> Quoted passage:
Segment Open

Eco CornerBy Jake Reiner
Choices for Sustainable Lifestyles
Snow season is here. On the slopes, out in nature, fresh air and sunshine – it must be eco. But ski areas are actually not very green. Huge amounts of energy are required to run those lifts and heat the lodges. Chemicals used in snowmaking and run-off from parking lots poison local rivers, but sustainable options are available and starting to spread.
Aspen Resorts in Colorado is now purchasing 100 percent of its energy from wind farms. Their buildings are extra efficient, and they use biodiesel in all their snowcats. They also support environmental groups and are ISO 14001 Certified, a standard for companies to help organizations from negatively affecting the environment.
Falls Creek resort down in Australia is also powering its lifts with renewable energy. They established a plastic bag-free zone to reduce waste and also replant native vegetation on the mountain to offset global warming. Let’s hope the Japanese resorts take some lessons from these guys.
Conflict Free Stones
Bright shiny things sometimes have a dark and dirty story behind them. Too many of the diamonds circulating the world today are “blood diamonds,” also known as conflict diamonds. These stones come from environmentally destructive African mines, often worked by slaves and children.

Segment Closed

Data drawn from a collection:

Segment Open

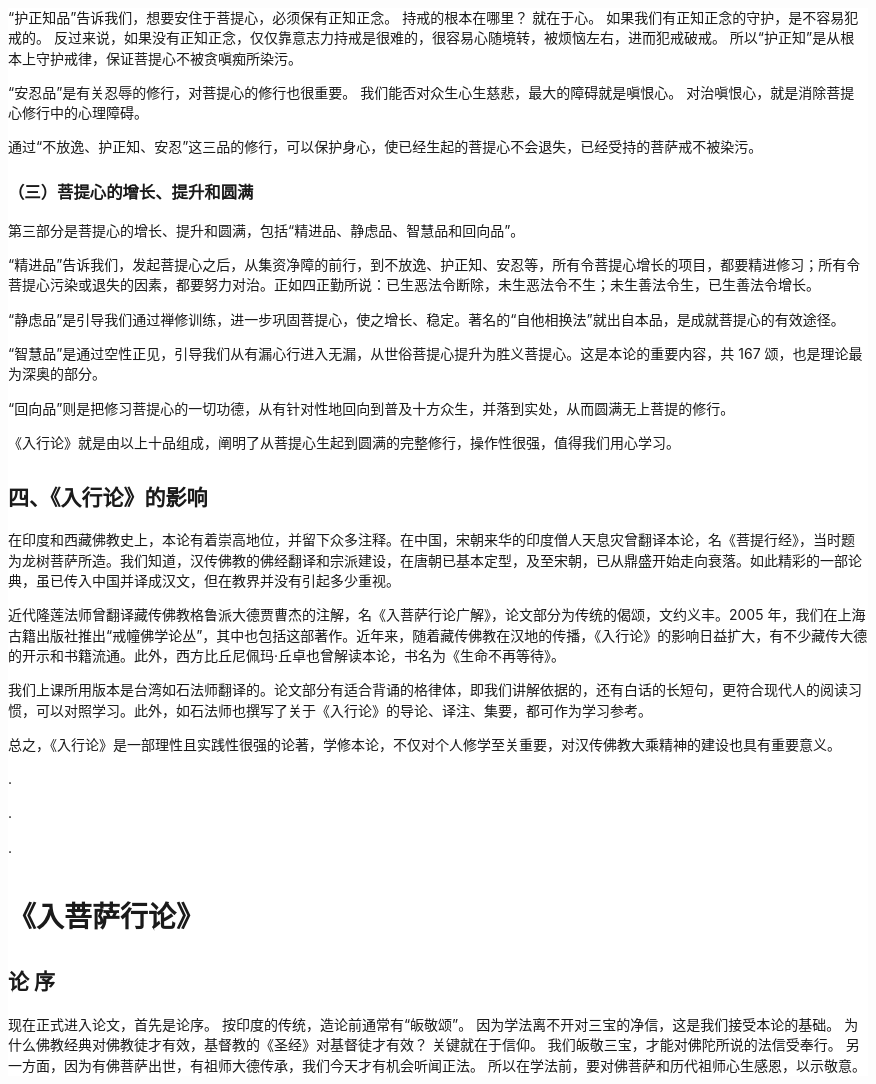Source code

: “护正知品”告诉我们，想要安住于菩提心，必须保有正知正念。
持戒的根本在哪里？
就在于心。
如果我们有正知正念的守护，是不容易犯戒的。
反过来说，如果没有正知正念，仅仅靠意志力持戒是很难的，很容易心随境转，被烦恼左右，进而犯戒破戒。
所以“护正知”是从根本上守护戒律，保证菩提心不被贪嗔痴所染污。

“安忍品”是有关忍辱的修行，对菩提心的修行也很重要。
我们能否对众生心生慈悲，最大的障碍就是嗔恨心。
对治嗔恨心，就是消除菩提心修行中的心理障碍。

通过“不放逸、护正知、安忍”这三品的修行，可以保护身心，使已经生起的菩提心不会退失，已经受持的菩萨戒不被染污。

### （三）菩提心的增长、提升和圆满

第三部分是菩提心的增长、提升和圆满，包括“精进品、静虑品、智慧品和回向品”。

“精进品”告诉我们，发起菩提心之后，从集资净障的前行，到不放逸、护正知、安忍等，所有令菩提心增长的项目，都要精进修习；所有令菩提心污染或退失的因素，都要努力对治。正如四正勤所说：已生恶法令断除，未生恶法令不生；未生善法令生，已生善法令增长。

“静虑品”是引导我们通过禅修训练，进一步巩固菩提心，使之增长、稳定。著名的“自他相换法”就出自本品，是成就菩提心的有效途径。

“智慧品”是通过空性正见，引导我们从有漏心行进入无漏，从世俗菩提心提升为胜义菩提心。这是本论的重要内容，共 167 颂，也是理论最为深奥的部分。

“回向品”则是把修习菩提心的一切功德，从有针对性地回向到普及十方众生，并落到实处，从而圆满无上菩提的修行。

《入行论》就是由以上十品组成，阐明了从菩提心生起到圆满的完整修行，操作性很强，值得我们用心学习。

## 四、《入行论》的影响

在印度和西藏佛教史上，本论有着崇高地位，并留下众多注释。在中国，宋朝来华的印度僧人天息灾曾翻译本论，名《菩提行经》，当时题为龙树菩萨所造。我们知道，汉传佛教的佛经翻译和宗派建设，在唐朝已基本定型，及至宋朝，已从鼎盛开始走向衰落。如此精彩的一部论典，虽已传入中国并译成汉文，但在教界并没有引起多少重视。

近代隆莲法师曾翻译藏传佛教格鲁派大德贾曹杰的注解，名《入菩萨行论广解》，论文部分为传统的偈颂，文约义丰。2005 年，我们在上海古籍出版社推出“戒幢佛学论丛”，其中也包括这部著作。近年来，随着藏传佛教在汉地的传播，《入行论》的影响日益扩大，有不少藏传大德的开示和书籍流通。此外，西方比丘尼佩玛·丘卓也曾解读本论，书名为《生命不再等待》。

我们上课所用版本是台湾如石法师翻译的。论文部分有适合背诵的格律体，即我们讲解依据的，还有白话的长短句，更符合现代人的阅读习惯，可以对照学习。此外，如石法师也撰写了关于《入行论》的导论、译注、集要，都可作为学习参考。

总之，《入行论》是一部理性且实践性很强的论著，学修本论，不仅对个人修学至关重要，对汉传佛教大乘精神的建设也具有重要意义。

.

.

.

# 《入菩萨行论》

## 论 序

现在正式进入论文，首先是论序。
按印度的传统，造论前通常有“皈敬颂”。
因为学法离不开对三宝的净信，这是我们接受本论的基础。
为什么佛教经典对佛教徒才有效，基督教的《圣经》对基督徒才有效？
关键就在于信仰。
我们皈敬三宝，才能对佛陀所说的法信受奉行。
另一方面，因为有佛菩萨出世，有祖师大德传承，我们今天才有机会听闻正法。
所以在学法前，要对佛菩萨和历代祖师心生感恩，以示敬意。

Segment Closed

> What you will do:
(1) Reproduce the passage of the sustainable-lifestyles article from "Aspen Resorts in" up to and including "affecting the environment.".
(2) Transcribe the lines of the records from the line containing "在印度和西藏佛教史上，本论有" up to and including the line containing "近代隆莲法师曾翻译藏传佛教格".

> Solutions per task:
(1)
Aspen Resorts in Colorado is now purchasing 100 percent of its energy from wind farms. Their buildings are extra efficient, and they use biodiesel in all their snowcats. They also support environmental groups and are ISO 14001 Certified, a standard for companies to help organizations from negatively affecting the environment.

(2)
在印度和西藏佛教史上，本论有着崇高地位，并留下众多注释。在中国，宋朝来华的印度僧人天息灾曾翻译本论，名《菩提行经》，当时题为龙树菩萨所造。我们知道，汉传佛教的佛经翻译和宗派建设，在唐朝已基本定型，及至宋朝，已从鼎盛开始走向衰落。如此精彩的一部论典，虽已传入中国并译成汉文，但在教界并没有引起多少重视。

近代隆莲法师曾翻译藏传佛教格鲁派大德贾曹杰的注解，名《入菩萨行论广解》，论文部分为传统的偈颂，文约义丰。2005 年，我们在上海古籍出版社推出“戒幢佛学论丛”，其中也包括这部著作。近年来，随着藏传佛教在汉地的传播，《入行论》的影响日益扩大，有不少藏传大德的开示和书籍流通。此外，西方比丘尼佩玛·丘卓也曾解读本论，书名为《生命不再等待》。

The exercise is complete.